WHAT YOU WILL DO ::
1 > In the thread on removing duplicate names from a Java string, which stream operation does the answer use to eliminate the duplicates?
2 > List every person who left a comment in the thread on removing duplicate names from a Java string. Name each person once.

2

I'm developing in Java, I have the following string:

String duplicates = "Smith, John - Smith, John - Smith, John – Wilson, Peter";

I need to get a new string with no duplicate names.

unique = "Smith, John – Wilson, Peter";

I thought I could use

String unique[] = duplicates.split("-");

Problem with splitting hyphens with commas is that now I have all commas

Smith, John, Smith, John, Smith, John, Wilson, Peter

Any help will be greatly appreciated

Nowhere Man
  • 19,170
  • 9
  • 17
  • 42
Guisselle
  • 23
  • 2
  • 1
    I think you need to split on a comma rather that dash? – pafau k. Jun 15 '20 at 15:37
  • Yeah, I know what you mean however, is there a way to work around with hyphens? – Guisselle Jun 15 '20 at 15:43
  • 1
    Aren't the names the full "Smith, John"? in which case you are getting the right names by doing split('-') ? – Jose Cifuentes Jun 15 '20 at 15:45
  • For example, the following will print the unique names: `String str = "Smith, John - Smith, John - Smith, John - Wilson, Peter";` `Arrays.stream(str.split("-")).map(s->s.trim()).distinct().forEach(System.out::println);` – Jose Cifuentes Jun 15 '20 at 15:51
  • Does this answer your question? [How can I eliminate duplicate words from String in Java?](https://stackoverflow.com/questions/42770863/how-can-i-eliminate-duplicate-words-from-string-in-java) – Arvind Kumar Avinash Jun 24 '20 at 12:12
  • Does this answer your question? [Remove duplicate values from a string in java](https://stackoverflow.com/questions/6790689/remove-duplicate-values-from-a-string-in-java)? – Arvind Kumar Avinash Jun 24 '20 at 12:13

1 Answers1

6

You can use distinct() operation of stream

Arrays.stream(duplicates.split("\\s+(-|–|‒|–|—|―)+\\s+")) // split by different types of dashes surrounded by whitespaces
      .distinct()        // get rid of duplicates
      .collect(Collectors.toList())

DATASET EXCERPT ::
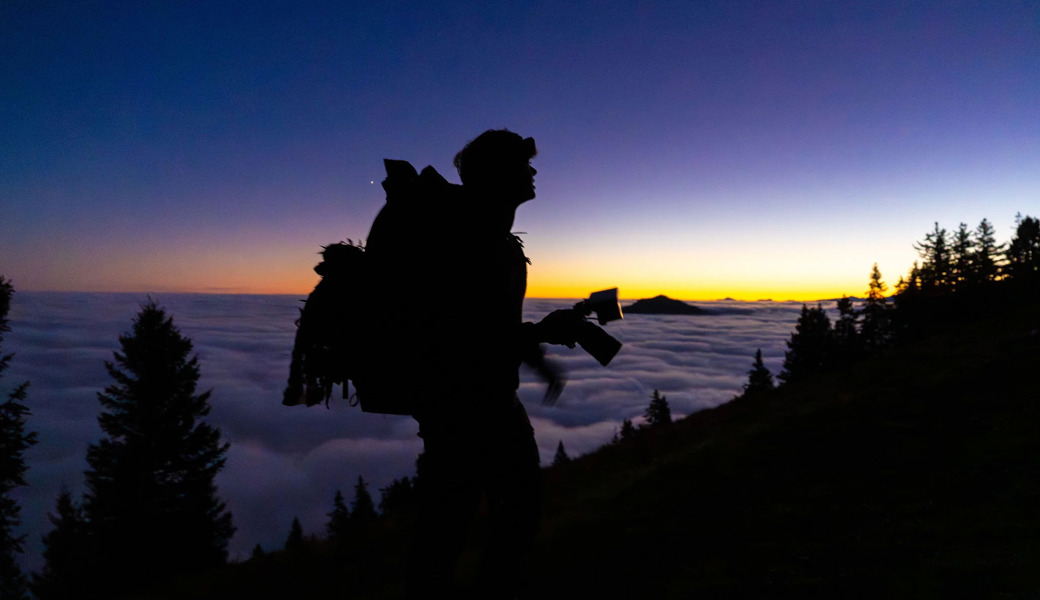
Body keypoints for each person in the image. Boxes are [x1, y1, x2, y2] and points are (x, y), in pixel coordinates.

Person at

SOLUTION LIST ::
1 > The distinct() operation.

2 > pafau k., Guisselle, Jose Cifuentes, Arvind Kumar Avinash